Il focus
Ecco chi è padre Francesco Ielpo, il lucano fermato con il cardinale Pizzaballa dalla polizia israeliana a Gerusalemme
Da Lauria ai vertici della Custodia di Terra Santa: la storia di padre Francesco Ielpo, tra vocazione, impegno educativo e il ruolo nei luoghi più sacri del cristianesimo
È originario di Lauria, in Basilicata, padre Francesco Ielpo, custode di Terra Santa e Guardiano del Monte Sion, il sacerdote fermato nella mattina del 29 marzo dalla polizia israeliana mentre si dirigeva verso la Basilica del Santo Sepolcro per celebrare la Messa della Domenica delle Palme. Con lui c’era anche il Patriarca latino di Gerusalemme, il cardinale Pierbattista Pizzaballa.
Un episodio senza precedenti recenti: i due religiosi sono stati bloccati lungo il percorso e costretti a tornare indietro, impedendo di fatto – per la prima volta da secoli, secondo quanto riferito dal Patriarcato – la celebrazione della liturgia da parte dei vertici della Chiesa nei luoghi santi.
Padre Ielpo, lucano di 56 anni, rappresenta oggi una delle figure più rilevanti della presenza francescana in Terra Santa.

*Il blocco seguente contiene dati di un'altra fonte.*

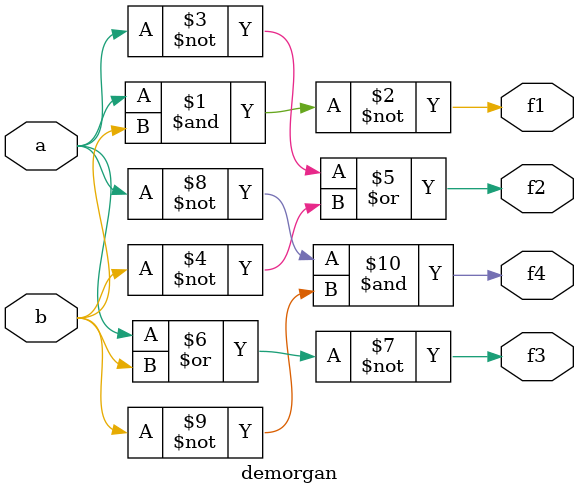
<source format=v>
`timescale 1ns / 1ps


module demorgan(
    input a,
    input b,
    output f1,
    output f2,
    output f3,
    output f4
    );
    assign f1=~(a&b);
    assign f2=(~a)|(~b);
    assign f3=~(a|b);
    assign f4=(~a)&(~b);
endmodule


</source>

Nato il 18 maggio 1970, prima della scelta religiosa aveva intrapreso gli studi in Medicina, svolgeva un lavoro part-time e aveva anche una relazione affettiva. Poi la domanda che ha cambiato tutto: “per chi vale la pena spendere la propria vita?”. Da lì l’ingresso nell’Ordine dei Frati Minori.
Il suo percorso religioso è scandito da tappe precise: l’abito francescano nel 1993, i voti solenni nel 1998, l’ordinazione sacerdotale nel 2000. Per anni è stato insegnante di religione e rettore dell’Istituto Franciscanum Luzzago di Brescia, oltre a ricoprire incarichi di responsabilità nel mondo educativo e nell’ordine francescano. Tra il 2010 e il 2013 è stato anche parroco a Varese.
Il legame con la Terra Santa si consolida dal 2013, quando diventa Commissario per la Lombardia, ruolo poi esteso al Nord Italia. Negli anni ha assunto incarichi sempre più rilevanti: membro dell’Associazione Pro Terra Sancta, presidente della Fondazione Terra Santa dal 2022 e delegato per l’Italia.
La consacrazione arriva il 24 giugno scorso, con la conferma da parte di Papa Leone XIV della sua nomina a Custode di Terra Santa e Guardiano del Monte Sion, uno dei ruoli più delicati e simbolici della Chiesa cattolica, ereditando l’incarico da fra Francesco Patton.
Dalla Basilicata, la sua terra d’origine, non sono mancati i messaggi di orgoglio. Il presidente della Regione, Vito Bardi, ha parlato di «un segno fortissimo dell’impronta che i lucani sanno lasciare nel mondo», sottolineando come padre Ielpo incarni una terra «silenziosa ma operosa», capace di costruire ponti e custodire valori profondi.